Dataset records START

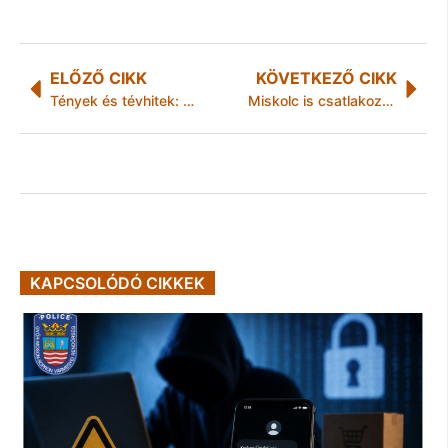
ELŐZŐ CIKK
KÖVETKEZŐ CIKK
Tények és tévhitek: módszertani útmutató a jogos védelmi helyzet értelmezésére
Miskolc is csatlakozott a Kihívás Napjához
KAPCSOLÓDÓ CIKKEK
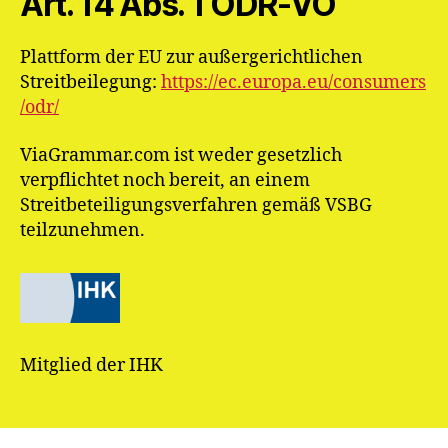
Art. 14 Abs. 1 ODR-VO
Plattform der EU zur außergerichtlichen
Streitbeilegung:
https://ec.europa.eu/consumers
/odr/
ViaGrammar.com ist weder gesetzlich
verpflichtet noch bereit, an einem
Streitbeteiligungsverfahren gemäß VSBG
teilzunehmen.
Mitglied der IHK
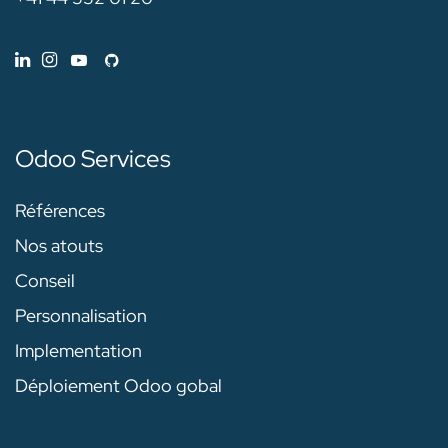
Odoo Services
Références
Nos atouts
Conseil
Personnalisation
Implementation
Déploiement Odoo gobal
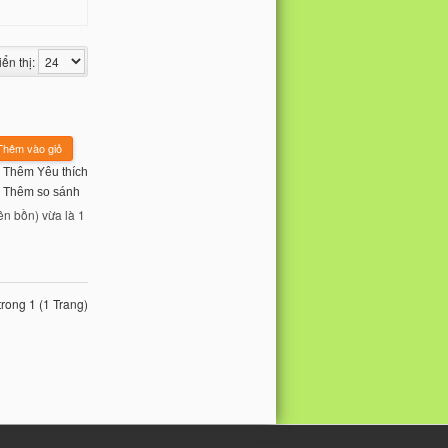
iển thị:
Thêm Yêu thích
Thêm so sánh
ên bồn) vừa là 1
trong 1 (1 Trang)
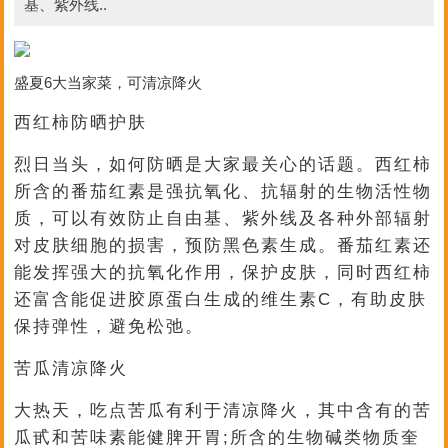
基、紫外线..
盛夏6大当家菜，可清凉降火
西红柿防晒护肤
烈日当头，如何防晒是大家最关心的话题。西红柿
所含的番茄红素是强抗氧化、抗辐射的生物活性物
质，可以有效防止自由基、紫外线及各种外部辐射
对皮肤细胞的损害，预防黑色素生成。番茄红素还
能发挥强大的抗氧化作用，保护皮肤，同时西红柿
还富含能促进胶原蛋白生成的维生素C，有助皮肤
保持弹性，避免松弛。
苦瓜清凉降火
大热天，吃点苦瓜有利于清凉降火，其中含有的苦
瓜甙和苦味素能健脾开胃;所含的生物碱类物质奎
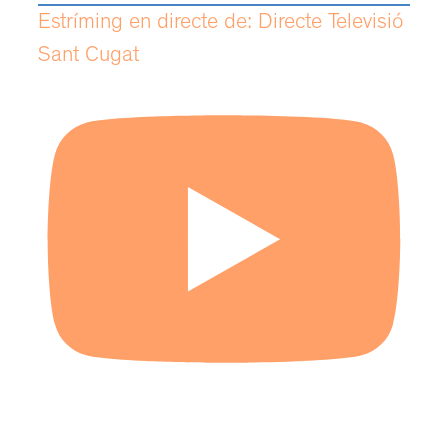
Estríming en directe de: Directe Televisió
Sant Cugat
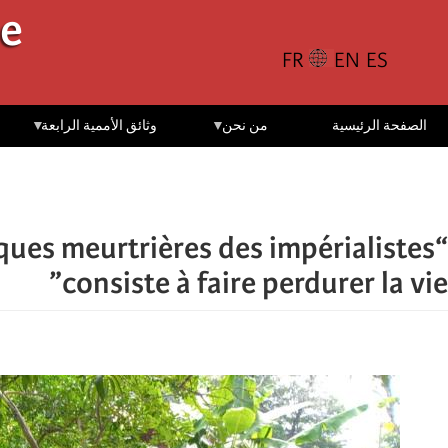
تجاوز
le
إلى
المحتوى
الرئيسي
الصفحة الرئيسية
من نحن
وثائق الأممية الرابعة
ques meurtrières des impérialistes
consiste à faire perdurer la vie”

Dataset records END
Dataset records START

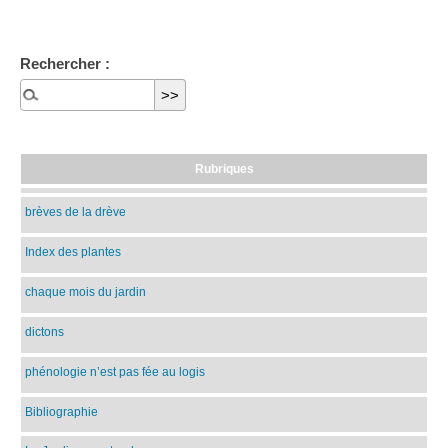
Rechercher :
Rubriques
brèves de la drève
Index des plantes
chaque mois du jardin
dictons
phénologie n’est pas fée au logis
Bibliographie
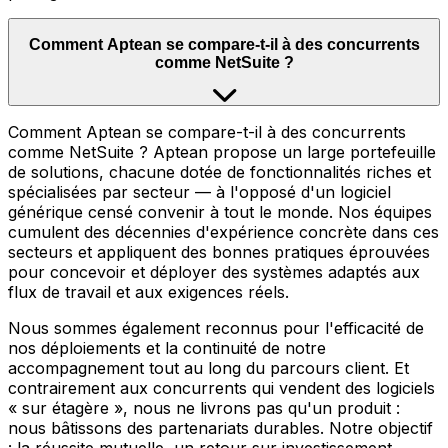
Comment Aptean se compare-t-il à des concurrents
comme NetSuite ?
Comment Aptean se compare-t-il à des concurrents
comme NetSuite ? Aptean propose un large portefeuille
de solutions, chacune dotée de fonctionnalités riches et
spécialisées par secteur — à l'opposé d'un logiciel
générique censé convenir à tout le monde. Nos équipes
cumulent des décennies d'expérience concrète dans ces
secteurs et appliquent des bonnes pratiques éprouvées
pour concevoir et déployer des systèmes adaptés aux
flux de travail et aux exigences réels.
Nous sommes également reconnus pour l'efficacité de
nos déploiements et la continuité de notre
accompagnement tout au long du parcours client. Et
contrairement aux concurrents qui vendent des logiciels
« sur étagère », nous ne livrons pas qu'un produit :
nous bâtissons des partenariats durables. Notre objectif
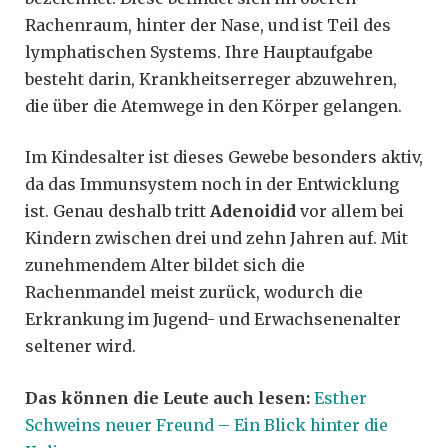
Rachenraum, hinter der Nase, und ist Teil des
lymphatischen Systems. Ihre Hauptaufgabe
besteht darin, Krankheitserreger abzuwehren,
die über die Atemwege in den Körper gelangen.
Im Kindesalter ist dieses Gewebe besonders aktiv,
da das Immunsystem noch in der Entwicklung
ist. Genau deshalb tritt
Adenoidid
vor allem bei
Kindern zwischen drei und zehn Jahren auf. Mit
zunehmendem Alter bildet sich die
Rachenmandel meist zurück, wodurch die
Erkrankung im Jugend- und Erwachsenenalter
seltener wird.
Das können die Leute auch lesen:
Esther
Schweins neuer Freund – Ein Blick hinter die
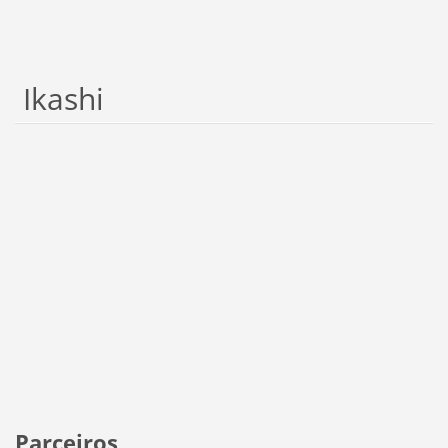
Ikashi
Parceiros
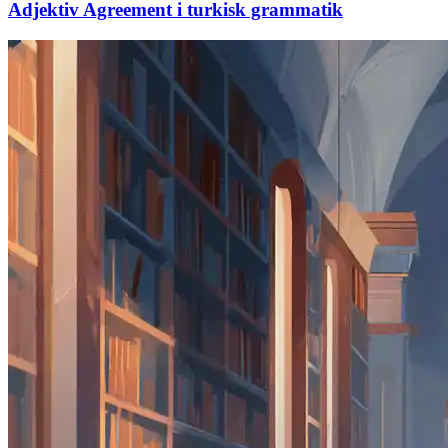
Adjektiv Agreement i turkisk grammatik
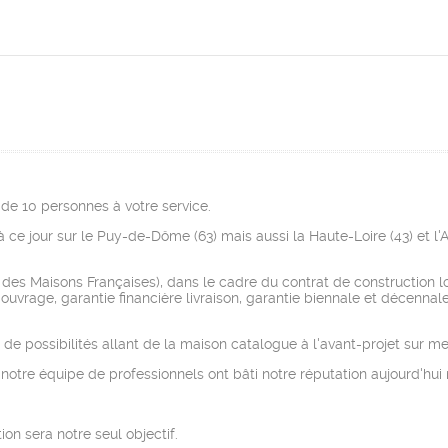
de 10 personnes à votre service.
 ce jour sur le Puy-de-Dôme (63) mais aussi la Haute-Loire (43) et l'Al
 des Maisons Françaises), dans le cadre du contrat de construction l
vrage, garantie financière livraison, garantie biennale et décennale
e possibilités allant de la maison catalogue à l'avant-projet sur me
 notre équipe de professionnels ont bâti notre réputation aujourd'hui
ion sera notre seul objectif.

Dataset records END

The problem: How many of the lines above hold "dans"? Answer with only the number.

Written solution: 2